With a higher R-Naught, timing is everything, according to Mundt 

“Once you see a bunch of cases, it’s already too late to get it under control, he added.  

He went on to explain that when an epidemic spreads quickly, the infections that happen in those first few days can set the trajectory of the virus lifecycle.  

For example, with wheat stripe rust, the infections that happen in the first three days account for 85% of the total number of infections for the next 60-day period.  

“If you don’t jump on things quickly, you’ll never get ahead of it without something like a fungicide for plants or a vaccine for humans.” 

Mundt echoed Dolja’s description of the current pandemic as our “practice run.”  

“One of the things we’ll get from this experience is some additional data about what happened, in addition to what we already know from the 1918 epidemic of influenza.”  

In the plant world, Mundt noted, we have the ability to go out and run experiments and try to make comparisons with different systems.
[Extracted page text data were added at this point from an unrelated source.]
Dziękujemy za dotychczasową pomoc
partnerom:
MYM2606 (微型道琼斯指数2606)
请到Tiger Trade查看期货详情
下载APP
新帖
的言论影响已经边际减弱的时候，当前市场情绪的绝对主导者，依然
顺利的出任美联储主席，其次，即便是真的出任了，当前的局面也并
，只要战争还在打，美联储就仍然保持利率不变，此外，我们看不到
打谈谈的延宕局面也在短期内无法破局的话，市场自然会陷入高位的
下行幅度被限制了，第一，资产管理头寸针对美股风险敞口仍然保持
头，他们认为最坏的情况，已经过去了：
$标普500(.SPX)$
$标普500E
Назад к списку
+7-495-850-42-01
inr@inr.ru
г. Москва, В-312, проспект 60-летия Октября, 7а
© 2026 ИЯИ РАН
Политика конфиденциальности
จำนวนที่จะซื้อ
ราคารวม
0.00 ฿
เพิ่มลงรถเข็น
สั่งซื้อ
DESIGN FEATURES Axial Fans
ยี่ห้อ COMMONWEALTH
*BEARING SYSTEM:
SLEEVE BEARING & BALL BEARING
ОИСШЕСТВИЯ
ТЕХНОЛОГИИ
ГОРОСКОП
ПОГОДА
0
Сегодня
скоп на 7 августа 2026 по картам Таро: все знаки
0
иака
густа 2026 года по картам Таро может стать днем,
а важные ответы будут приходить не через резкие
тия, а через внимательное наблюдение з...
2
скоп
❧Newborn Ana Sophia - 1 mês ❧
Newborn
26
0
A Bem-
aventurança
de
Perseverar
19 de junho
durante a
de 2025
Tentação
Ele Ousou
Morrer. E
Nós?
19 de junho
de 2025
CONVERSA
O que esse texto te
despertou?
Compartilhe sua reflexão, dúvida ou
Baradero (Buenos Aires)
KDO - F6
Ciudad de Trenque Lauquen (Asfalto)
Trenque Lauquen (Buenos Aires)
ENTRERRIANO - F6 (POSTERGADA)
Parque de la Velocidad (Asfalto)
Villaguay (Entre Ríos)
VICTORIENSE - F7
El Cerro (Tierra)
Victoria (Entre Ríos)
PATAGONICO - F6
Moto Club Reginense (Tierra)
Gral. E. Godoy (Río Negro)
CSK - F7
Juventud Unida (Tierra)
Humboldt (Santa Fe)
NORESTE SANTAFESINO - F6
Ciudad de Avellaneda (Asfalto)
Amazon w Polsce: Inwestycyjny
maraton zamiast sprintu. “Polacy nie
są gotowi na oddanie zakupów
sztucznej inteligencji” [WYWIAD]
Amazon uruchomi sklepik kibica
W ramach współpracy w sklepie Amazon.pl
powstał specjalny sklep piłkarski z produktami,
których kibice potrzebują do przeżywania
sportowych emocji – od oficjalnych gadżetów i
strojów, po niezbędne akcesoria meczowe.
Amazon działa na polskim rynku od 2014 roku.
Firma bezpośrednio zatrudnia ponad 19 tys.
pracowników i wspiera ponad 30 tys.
We can conduct experiments that are not possible with humans.  

“We’ve been looking at data for individual diseases, but now we’re bringing it all together. Similar to what climate modelers do, we examine three or four different models, using data for different diseases of different origin.” 

Applying this work across different systems, improves understanding of pathogen behavior generally.  

“What we’re all realizing is that there’s so much to be gained working across traditional disciplines. I’ve been amazed that everyone has been going after the same thing in different systems. Now it seems there is much more of an effort to work together.” 

So, while plants are not people, and viruses are not technically “alive”, there are certainly scientific principles and critical insights being discovered in how we manage and share disease data. 

The OSU Plant Clinic already houses data and information on countless viral pathogens. Connecting that to the emerging interdisciplinary understanding of previously unrelatable viruses across a defined taxonomic system deepens our understanding of that data. And when we are able to study the spread across multiple systems, including animal and human systems, our understanding of pathogen evolution strengthens, and allows us to begin constructing better defense strategies.   

If COVID-19 was, in fact, our pandemic scrimmage, it will require an interdisciplinary approach to truly prepare us for game time.